Ahhhhhhhh ... the maintenance of the 'ole blog when it comes to The NorCal6.
Sometimes it's effortless, other times not so much.
June and July were mostly non-events. We hit The Melt in Folsom and Danette's Brick Oven Pub in July, the latter having been visited in a previous year. Both? Were adequate when it came to food and atmosphere.
No drama, no surprises and it was agreed we'd return again.
Now ... Rocker Oysterfeller's in downtown Placerville last month? Different story all together. Oh, the drama ...
The food was rather good. I partook of Louisiana Hot oysters (even though I know it's rarely a good idea to order seafood far, far away from the sea) and some Blackened Gulf Shrimp Tacos. Tasty stuff indeed, despite being a bit on the pricey side. (And, truth be told, I was kind of pressured into ordering oysters ... but I really didn't mind getting hornswaggled in that department.) Pete and Missy ordered the same thing, Smashburgers. Pete said his was delicious. Missy's was a letdown, she said - overcooked and not very tasty. My failing recall forgets what Laurie ordered but I do remember Grant got the Molasses & Bourbon Pork volcano Shank which he enjoyed right down to the very last.
So, overall, the food worked. The appetizers? They did start off the evening with any sort of anticipation once served ...
A plate of Bear Battered Onion Rings was proffered while we were all talking and, by the time I got a chance to take a gander at them, there were 3 rings left ... and pretty anemic looking ones at that. I didn't remember seeing anyone going for them so I surmised the order was a singular half dozen rings, all told.
"What happened to the rings?!?" I asked. With I would have nabbed a shot of them for evidence. Grant ordered some Cheesy Jalapeño Pull-Apart Bread and, if I didn't know any better, it came from the middle of Death Valley. It was that dry. No dipping sauce or butter or other was offered with it, so butter was requested ... but by the time it got there it was too little too late. (Skip this item if you go there. Trust me.)
And, in the mix, was our waitress who was not only scatter-brained but appeared out of sorts with the entire concept of waitressing.
The first couple beer orders I attempted weren't available.
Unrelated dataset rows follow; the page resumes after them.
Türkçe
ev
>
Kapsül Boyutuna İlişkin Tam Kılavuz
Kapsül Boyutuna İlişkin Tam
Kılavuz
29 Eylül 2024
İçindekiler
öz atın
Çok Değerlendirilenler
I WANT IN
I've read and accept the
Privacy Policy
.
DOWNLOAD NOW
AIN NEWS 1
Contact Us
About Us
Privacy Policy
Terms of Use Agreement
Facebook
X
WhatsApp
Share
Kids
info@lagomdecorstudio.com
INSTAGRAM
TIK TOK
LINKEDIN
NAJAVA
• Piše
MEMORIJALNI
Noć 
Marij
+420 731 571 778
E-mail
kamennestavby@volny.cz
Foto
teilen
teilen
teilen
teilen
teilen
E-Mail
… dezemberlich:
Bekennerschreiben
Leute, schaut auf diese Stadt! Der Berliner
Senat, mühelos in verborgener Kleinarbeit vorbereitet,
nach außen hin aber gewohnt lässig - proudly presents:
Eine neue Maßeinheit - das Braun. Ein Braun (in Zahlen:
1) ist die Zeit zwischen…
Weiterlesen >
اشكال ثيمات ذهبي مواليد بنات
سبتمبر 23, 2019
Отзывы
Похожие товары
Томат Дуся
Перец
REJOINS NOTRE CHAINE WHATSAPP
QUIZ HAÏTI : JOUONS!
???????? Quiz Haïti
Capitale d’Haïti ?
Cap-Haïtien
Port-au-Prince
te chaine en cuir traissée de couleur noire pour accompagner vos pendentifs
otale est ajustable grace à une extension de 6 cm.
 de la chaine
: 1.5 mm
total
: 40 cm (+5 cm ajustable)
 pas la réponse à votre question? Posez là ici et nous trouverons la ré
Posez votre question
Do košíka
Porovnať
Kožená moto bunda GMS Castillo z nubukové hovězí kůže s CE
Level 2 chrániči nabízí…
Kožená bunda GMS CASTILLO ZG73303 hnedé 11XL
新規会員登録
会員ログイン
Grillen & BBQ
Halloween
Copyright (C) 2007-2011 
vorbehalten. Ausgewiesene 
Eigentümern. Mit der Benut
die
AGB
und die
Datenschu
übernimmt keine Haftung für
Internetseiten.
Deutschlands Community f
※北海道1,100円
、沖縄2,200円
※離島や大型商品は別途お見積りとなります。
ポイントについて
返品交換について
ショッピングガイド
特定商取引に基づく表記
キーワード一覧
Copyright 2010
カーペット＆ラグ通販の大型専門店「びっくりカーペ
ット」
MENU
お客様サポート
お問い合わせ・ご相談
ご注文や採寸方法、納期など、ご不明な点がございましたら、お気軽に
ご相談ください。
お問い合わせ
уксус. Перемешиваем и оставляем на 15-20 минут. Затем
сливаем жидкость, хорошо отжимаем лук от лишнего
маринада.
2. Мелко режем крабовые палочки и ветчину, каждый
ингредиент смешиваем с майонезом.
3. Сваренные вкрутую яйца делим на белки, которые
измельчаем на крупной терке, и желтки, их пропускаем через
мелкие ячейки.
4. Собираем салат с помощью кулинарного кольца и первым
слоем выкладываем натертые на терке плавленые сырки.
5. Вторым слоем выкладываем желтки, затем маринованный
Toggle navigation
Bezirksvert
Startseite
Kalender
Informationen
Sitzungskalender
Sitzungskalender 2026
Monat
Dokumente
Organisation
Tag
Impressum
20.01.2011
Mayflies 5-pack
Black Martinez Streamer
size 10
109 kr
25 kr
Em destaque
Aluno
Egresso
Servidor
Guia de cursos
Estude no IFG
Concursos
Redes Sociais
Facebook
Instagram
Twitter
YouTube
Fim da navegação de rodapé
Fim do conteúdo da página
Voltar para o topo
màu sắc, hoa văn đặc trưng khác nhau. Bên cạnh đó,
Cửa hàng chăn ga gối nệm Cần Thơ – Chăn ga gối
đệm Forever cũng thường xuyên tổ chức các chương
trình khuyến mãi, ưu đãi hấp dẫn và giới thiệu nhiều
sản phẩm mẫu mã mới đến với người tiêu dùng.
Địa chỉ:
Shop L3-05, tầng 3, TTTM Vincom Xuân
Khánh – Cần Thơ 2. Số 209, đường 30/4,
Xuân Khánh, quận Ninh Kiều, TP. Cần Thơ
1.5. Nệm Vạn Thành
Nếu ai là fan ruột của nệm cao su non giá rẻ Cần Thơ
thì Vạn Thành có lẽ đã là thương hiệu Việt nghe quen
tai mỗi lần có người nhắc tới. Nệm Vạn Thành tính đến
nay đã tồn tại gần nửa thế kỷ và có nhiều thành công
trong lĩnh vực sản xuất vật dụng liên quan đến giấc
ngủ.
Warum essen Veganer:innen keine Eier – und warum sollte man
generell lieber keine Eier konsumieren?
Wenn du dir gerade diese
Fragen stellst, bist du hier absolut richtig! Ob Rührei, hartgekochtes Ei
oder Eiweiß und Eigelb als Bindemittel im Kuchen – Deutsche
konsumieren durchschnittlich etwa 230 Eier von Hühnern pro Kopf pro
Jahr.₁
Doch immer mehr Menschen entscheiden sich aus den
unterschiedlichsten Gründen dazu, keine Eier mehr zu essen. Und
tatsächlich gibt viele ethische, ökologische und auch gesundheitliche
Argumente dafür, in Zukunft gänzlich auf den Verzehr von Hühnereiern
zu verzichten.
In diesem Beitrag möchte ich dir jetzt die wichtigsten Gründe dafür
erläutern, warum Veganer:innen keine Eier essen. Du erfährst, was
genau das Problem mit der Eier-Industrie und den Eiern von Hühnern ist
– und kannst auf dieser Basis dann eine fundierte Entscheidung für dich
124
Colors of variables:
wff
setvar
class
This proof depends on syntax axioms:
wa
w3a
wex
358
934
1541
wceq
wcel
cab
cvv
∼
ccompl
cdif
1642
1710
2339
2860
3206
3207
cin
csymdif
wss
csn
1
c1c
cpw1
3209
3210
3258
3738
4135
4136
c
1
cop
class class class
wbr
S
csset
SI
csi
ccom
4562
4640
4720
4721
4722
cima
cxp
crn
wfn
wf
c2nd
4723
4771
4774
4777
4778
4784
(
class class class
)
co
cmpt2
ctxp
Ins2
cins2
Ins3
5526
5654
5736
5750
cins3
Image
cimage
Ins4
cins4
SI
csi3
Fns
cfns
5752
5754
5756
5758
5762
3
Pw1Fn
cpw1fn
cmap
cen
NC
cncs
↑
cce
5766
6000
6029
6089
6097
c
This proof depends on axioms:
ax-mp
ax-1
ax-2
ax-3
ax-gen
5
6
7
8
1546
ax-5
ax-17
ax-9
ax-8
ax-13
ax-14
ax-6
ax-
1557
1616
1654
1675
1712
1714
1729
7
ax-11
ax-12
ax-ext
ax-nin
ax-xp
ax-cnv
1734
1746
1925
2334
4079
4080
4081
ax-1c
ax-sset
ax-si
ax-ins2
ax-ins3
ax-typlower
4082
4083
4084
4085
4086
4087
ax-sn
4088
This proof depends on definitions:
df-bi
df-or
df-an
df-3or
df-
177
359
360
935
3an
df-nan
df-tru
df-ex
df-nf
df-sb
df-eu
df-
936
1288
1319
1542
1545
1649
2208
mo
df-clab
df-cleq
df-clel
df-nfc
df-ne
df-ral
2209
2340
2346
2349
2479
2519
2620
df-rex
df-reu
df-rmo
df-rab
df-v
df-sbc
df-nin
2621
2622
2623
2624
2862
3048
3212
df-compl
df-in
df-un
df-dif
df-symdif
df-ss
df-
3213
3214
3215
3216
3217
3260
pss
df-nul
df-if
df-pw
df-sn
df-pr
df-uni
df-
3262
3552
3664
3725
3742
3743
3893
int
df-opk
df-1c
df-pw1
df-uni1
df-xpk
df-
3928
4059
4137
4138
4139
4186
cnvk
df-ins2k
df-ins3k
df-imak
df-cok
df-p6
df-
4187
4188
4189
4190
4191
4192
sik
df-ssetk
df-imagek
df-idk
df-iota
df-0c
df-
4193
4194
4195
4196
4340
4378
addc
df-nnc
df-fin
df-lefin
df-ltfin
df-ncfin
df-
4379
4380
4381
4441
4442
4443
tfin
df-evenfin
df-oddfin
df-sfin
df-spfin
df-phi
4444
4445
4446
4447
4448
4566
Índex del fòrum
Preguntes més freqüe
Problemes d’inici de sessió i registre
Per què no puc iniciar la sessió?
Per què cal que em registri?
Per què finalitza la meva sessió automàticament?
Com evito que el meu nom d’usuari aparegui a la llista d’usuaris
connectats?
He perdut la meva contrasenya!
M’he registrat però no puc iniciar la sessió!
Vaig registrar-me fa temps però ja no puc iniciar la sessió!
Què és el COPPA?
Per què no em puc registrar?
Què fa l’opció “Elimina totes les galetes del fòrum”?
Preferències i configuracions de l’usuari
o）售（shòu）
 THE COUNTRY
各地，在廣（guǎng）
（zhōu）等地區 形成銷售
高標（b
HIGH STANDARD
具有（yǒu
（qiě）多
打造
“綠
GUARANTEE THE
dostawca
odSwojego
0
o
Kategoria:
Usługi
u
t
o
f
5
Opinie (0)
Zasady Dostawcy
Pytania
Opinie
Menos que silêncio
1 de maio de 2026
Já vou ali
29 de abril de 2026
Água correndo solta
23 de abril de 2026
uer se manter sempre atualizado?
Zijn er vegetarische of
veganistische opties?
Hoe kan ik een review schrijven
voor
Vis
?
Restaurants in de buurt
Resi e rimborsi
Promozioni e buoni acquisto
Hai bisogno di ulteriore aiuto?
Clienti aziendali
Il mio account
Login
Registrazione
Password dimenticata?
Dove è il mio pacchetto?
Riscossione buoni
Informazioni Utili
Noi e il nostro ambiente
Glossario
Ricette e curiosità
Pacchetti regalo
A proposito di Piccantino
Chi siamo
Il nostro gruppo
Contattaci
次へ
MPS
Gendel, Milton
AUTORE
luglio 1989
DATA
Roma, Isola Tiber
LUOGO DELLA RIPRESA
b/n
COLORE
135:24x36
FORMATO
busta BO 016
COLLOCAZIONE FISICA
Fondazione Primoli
On the third try - a Henhouse Stoked! Hazy Pale Ale I ordered with emphasis on the "Stoked!" because of the exclamation point - she asked me "The dessert?"
"The dessert?!?" I responded. "No ... the beer." I had not idea what she was talking about. And, apparently, neither did she.
"Oh, yeah ... okay. Got it." And off she stumbled to put in my order.
It took an inordinate amount of time for the drinks to come but the food came in relatively quick order. But ... most of it was served to the wrong person. As noted: Our waitress wasn't the sharpest took in the shed.
Interestingly and at one point ordered an additional brew ... and I attempted to so same. But each time I was spurned, ignored as if I was a ghost. This was rather amusing to Grant but let me flabbergasted. I could see our waitress' tip diminishing to a trickle as the moments ticked by.
And then when all was said and done the checks came ... complete with automatic 20% gratuities already attached.
On the inside? I was slow burning, on the way to fuming. But ... on the inside.
I wasn't going to allow the substandard service of this gal get in the way of everyone's enjoyment of the get-together nor was I going to expose my inner asshat.
But come on ... an automatic gratuity for a "large party" as detailed on the receipt? Since when did 6 people encompass a large party? I buried any comments I wanted to unleash and pleasantly paid the bill without incident.
Tasty food (though a touch pricey), terrible service.
It's going to take convincing to get me back there, this I know.